## TASK DIRECTIONS:
Please repeat every one of the records below, line for line and without any changes.

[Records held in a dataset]
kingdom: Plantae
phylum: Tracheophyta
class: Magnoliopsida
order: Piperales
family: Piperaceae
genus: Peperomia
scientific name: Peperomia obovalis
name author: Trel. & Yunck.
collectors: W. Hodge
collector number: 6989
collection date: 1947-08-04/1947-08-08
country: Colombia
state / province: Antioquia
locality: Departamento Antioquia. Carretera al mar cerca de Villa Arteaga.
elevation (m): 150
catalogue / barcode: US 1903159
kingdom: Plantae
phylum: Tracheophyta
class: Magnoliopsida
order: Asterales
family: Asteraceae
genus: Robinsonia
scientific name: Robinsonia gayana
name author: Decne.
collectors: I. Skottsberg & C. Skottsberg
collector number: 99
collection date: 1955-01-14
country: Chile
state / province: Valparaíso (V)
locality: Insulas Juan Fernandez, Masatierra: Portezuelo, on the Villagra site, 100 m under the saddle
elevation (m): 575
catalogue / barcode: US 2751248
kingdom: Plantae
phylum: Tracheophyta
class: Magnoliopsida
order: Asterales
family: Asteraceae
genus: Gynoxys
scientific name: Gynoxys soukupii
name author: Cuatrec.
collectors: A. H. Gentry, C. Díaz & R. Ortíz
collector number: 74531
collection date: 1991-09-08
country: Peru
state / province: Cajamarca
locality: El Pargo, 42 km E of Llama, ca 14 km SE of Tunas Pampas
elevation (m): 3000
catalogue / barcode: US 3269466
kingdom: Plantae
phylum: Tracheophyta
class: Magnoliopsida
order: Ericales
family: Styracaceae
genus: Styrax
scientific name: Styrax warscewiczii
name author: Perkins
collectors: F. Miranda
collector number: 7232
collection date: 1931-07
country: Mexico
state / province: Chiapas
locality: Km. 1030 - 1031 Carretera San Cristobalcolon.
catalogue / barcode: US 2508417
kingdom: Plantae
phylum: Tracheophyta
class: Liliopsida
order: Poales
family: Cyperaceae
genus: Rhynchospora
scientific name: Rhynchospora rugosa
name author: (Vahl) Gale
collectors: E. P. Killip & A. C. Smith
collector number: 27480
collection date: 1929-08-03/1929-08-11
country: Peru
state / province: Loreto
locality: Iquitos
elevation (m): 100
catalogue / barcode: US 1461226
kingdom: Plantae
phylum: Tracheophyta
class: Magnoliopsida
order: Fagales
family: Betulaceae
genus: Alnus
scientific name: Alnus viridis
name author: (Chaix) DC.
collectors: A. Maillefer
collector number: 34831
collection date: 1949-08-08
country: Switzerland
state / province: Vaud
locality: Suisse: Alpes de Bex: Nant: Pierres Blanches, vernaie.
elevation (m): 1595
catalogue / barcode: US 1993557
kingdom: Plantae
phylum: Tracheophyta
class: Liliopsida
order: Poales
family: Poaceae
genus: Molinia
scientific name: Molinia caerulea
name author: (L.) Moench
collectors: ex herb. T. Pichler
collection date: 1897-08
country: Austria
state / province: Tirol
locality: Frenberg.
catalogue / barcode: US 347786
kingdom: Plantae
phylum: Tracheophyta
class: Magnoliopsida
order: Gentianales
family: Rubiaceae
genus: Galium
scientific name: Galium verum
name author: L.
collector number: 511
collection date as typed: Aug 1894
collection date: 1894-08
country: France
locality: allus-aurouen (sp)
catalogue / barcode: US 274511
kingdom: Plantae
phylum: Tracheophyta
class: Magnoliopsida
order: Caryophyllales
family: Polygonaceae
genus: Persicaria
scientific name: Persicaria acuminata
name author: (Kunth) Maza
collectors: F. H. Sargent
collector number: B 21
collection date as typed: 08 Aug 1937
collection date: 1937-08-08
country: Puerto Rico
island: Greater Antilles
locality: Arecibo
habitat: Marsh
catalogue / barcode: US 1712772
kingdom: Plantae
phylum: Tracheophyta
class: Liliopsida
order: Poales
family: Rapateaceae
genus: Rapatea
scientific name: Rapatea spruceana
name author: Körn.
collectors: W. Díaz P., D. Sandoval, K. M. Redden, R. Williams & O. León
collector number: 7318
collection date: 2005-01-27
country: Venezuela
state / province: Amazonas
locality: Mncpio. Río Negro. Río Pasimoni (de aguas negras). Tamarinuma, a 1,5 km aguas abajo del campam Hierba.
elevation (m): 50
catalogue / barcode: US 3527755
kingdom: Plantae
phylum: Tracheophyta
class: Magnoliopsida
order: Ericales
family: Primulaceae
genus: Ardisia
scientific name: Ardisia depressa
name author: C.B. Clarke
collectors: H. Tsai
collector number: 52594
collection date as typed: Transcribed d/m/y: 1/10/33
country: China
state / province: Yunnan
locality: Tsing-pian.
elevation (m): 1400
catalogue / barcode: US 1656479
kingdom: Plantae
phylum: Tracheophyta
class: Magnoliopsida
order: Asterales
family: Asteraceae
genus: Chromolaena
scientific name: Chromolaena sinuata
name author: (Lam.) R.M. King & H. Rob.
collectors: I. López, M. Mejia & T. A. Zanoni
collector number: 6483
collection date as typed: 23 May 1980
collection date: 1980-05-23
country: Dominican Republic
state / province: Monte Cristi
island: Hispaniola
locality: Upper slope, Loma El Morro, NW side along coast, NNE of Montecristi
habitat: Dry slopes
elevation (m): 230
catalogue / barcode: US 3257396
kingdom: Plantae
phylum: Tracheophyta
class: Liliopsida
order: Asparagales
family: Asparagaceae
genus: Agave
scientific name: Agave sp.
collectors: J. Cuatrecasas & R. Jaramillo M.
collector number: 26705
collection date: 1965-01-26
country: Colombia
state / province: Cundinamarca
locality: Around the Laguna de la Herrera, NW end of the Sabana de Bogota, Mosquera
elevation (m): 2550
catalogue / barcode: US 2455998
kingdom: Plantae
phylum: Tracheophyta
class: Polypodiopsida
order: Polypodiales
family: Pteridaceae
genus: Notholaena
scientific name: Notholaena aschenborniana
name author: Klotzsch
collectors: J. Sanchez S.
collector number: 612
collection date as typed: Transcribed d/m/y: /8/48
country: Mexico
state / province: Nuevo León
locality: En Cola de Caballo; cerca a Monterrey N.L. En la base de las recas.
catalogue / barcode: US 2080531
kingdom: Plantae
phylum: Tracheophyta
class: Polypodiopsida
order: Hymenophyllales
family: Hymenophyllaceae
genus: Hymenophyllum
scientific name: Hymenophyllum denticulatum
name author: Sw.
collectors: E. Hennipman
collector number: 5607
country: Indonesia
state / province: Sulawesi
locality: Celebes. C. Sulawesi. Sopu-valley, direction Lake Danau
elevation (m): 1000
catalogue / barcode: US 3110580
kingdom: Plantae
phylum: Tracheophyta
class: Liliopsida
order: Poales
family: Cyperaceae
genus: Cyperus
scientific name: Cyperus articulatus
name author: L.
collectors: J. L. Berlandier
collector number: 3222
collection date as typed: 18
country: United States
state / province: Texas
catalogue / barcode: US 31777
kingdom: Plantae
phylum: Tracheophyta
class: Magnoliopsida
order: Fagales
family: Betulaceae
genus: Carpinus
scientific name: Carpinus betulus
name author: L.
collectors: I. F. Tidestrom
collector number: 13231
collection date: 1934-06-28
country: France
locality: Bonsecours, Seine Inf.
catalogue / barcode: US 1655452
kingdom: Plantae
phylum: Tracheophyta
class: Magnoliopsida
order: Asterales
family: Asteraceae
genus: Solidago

## WRITTEN SOLUTION:
kingdom: Plantae
phylum: Tracheophyta
class: Magnoliopsida
order: Piperales
family: Piperaceae
genus: Peperomia
scientific name: Peperomia obovalis
name author: Trel. & Yunck.
collectors: W. Hodge
collector number: 6989
collection date: 1947-08-04/1947-08-08
country: Colombia
state / province: Antioquia
locality: Departamento Antioquia. Carretera al mar cerca de Villa Arteaga.
elevation (m): 150
catalogue / barcode: US 1903159
kingdom: Plantae
phylum: Tracheophyta
class: Magnoliopsida
order: Asterales
family: Asteraceae
genus: Robinsonia
scientific name: Robinsonia gayana
name author: Decne.
collectors: I. Skottsberg & C. Skottsberg
collector number: 99
collection date: 1955-01-14
country: Chile
state / province: Valparaíso (V)
locality: Insulas Juan Fernandez, Masatierra: Portezuelo, on the Villagra site, 100 m under the saddle
elevation (m): 575
catalogue / barcode: US 2751248
kingdom: Plantae
phylum: Tracheophyta
class: Magnoliopsida
order: Asterales
family: Asteraceae
genus: Gynoxys
scientific name: Gynoxys soukupii
name author: Cuatrec.
collectors: A. H. Gentry, C. Díaz & R. Ortíz
collector number: 74531
collection date: 1991-09-08
country: Peru
state / province: Cajamarca
locality: El Pargo, 42 km E of Llama, ca 14 km SE of Tunas Pampas
elevation (m): 3000
catalogue / barcode: US 3269466
kingdom: Plantae
phylum: Tracheophyta
class: Magnoliopsida
order: Ericales
family: Styracaceae
genus: Styrax
scientific name: Styrax warscewiczii
name author: Perkins
collectors: F. Miranda
collector number: 7232
collection date: 1931-07
country: Mexico
state / province: Chiapas
locality: Km. 1030 - 1031 Carretera San Cristobalcolon.
catalogue / barcode: US 2508417
kingdom: Plantae
phylum: Tracheophyta
class: Liliopsida
order: Poales
family: Cyperaceae
genus: Rhynchospora
scientific name: Rhynchospora rugosa
name author: (Vahl) Gale
collectors: E. P. Killip & A. C. Smith
collector number: 27480
collection date: 1929-08-03/1929-08-11
country: Peru
state / province: Loreto
locality: Iquitos
elevation (m): 100
catalogue / barcode: US 1461226
kingdom: Plantae
phylum: Tracheophyta
class: Magnoliopsida
order: Fagales
family: Betulaceae
genus: Alnus
scientific name: Alnus viridis
name author: (Chaix) DC.
collectors: A. Maillefer
collector number: 34831
collection date: 1949-08-08
country: Switzerland
state / province: Vaud
locality: Suisse: Alpes de Bex: Nant: Pierres Blanches, vernaie.
elevation (m): 1595
catalogue / barcode: US 1993557
kingdom: Plantae
phylum: Tracheophyta
class: Liliopsida
order: Poales
family: Poaceae
genus: Molinia
scientific name: Molinia caerulea
name author: (L.) Moench
collectors: ex herb. T. Pichler
collection date: 1897-08
country: Austria
state / province: Tirol
locality: Frenberg.
catalogue / barcode: US 347786
kingdom: Plantae
phylum: Tracheophyta
class: Magnoliopsida
order: Gentianales
family: Rubiaceae
genus: Galium
scientific name: Galium verum
name author: L.
collector number: 511
collection date as typed: Aug 1894
collection date: 1894-08
country: France
locality: allus-aurouen (sp)
catalogue / barcode: US 274511
kingdom: Plantae
phylum: Tracheophyta
class: Magnoliopsida
order: Caryophyllales
family: Polygonaceae
genus: Persicaria
scientific name: Persicaria acuminata
name author: (Kunth) Maza
collectors: F. H. Sargent
collector number: B 21
collection date as typed: 08 Aug 1937
collection date: 1937-08-08
country: Puerto Rico
island: Greater Antilles
locality: Arecibo
habitat: Marsh
catalogue / barcode: US 1712772
kingdom: Plantae
phylum: Tracheophyta
class: Liliopsida
order: Poales
family: Rapateaceae
genus: Rapatea
scientific name: Rapatea spruceana
name author: Körn.
collectors: W. Díaz P., D. Sandoval, K. M. Redden, R. Williams & O. León
collector number: 7318
collection date: 2005-01-27
country: Venezuela
state / province: Amazonas
locality: Mncpio. Río Negro. Río Pasimoni (de aguas negras). Tamarinuma, a 1,5 km aguas abajo del campam Hierba.
elevation (m): 50
catalogue / barcode: US 3527755
kingdom: Plantae
phylum: Tracheophyta
class: Magnoliopsida
order: Ericales
family: Primulaceae
genus: Ardisia
scientific name: Ardisia depressa
name author: C.B. Clarke
collectors: H. Tsai
collector number: 52594
collection date as typed: Transcribed d/m/y: 1/10/33
country: China
state / province: Yunnan
locality: Tsing-pian.
elevation (m): 1400
catalogue / barcode: US 1656479
kingdom: Plantae
phylum: Tracheophyta
class: Magnoliopsida
order: Asterales
family: Asteraceae
genus: Chromolaena
scientific name: Chromolaena sinuata
name author: (Lam.) R.M. King & H. Rob.
collectors: I. López, M. Mejia & T. A. Zanoni
collector number: 6483
collection date as typed: 23 May 1980
collection date: 1980-05-23
country: Dominican Republic
state / province: Monte Cristi
island: Hispaniola
locality: Upper slope, Loma El Morro, NW side along coast, NNE of Montecristi
habitat: Dry slopes
elevation (m): 230
catalogue / barcode: US 3257396
kingdom: Plantae
phylum: Tracheophyta
class: Liliopsida
order: Asparagales
family: Asparagaceae
genus: Agave
scientific name: Agave sp.
collectors: J. Cuatrecasas & R. Jaramillo M.
collector number: 26705
collection date: 1965-01-26
country: Colombia
state / province: Cundinamarca
locality: Around the Laguna de la Herrera, NW end of the Sabana de Bogota, Mosquera
elevation (m): 2550
catalogue / barcode: US 2455998
kingdom: Plantae
phylum: Tracheophyta
class: Polypodiopsida
order: Polypodiales
family: Pteridaceae
genus: Notholaena
scientific name: Notholaena aschenborniana
name author: Klotzsch
collectors: J. Sanchez S.
collector number: 612
collection date as typed: Transcribed d/m/y: /8/48
country: Mexico
state / province: Nuevo León
locality: En Cola de Caballo; cerca a Monterrey N.L. En la base de las recas.
catalogue / barcode: US 2080531
kingdom: Plantae
phylum: Tracheophyta
class: Polypodiopsida
order: Hymenophyllales
family: Hymenophyllaceae
genus: Hymenophyllum
scientific name: Hymenophyllum denticulatum
name author: Sw.
collectors: E. Hennipman
collector number: 5607
country: Indonesia
state / province: Sulawesi
locality: Celebes. C. Sulawesi. Sopu-valley, direction Lake Danau
elevation (m): 1000
catalogue / barcode: US 3110580
kingdom: Plantae
phylum: Tracheophyta
class: Liliopsida
order: Poales
family: Cyperaceae
genus: Cyperus
scientific name: Cyperus articulatus
name author: L.
collectors: J. L. Berlandier
collector number: 3222
collection date as typed: 18
country: United States
state / province: Texas
catalogue / barcode: US 31777
kingdom: Plantae
phylum: Tracheophyta
class: Magnoliopsida
order: Fagales
family: Betulaceae
genus: Carpinus
scientific name: Carpinus betulus
name author: L.
collectors: I. F. Tidestrom
collector number: 13231
collection date: 1934-06-28
country: France
locality: Bonsecours, Seine Inf.
catalogue / barcode: US 1655452
kingdom: Plantae
phylum: Tracheophyta
class: Magnoliopsida
order: Asterales
family: Asteraceae
genus: Solidago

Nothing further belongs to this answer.